Owen: He’s a decent man.
Manus: Aren't they all at some level? (Translations).
Compare how two playwrights studied this term represent the effects of colonialism. - “I would not argue for a ‘new’ feminism, but for a continuum: an understanding of feminism as a political field that responds intrinsically and extrinsically to social and cultural change…” (Elaine Aston, Feminist Views on the English Stage). Explore how two playwrights studied this term grapple with feminism.
- “To create something beautiful about despair, or out of a feeling of despair, is for me one of the most hopeful, life-affirming things a person can do” (Sarah Kane). Consider the ways in which two playwrights studied this term explore trauma.
- "What I got from the countryside is that unnameable sadness that, for me, gets to the heart of anything worth singing or writing about." (Jez Butterworth). Analyse the significance of setting in the work of two playwrights studied this term.

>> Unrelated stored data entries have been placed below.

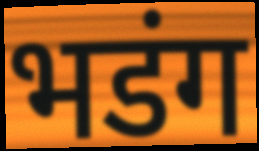
भडंग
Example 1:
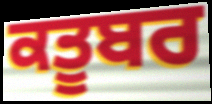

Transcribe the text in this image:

ਕਤੂਬਰ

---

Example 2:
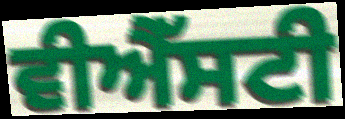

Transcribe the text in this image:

ਵੀਐੱਸਟੀ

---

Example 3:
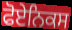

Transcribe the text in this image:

ਫੋਏਨਿਕਸ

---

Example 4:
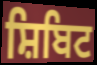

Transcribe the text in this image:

ਸ਼ਿਬਿਟ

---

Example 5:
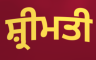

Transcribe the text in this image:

ਸ਼੍ਰੀਮਤੀ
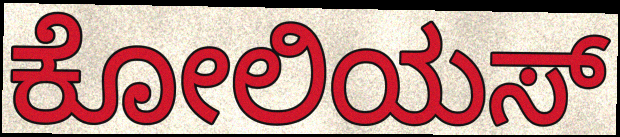
ಕೋಲಿಯಸ್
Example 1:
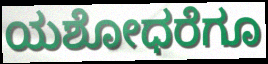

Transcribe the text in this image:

ಯಶೋಧರೆಗೂ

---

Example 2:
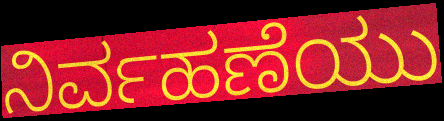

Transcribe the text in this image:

ನಿರ್ವಹಣೆಯು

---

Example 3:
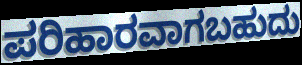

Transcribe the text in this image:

ಪರಿಹಾರವಾಗಬಹುದು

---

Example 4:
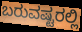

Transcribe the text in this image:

ಬರುವಷ್ಟರಲ್ಲಿ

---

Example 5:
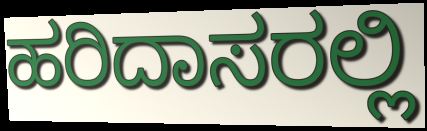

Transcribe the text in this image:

- "Ira Aldridge's presence in 19th-century British theatre must have been political. I wrote Red Velvet because I wanted to explore the complexity of that" (Lolita Chakrabarti). Discuss how two playwrights studied this term represent historical persons – recent or old; real or imagined – onstage.
- “I am obsessed with audiences. How to win them, why some things alienate them, how to draw them in and surprise them, what divides them” (Phoebe Waller-Bridge). Compare and contrast the role of the audience in the work of two playwrights studied this term.
- Devise a question of your own. To do so, please talk to your seminar tutor before the end of Term 3, Week 2.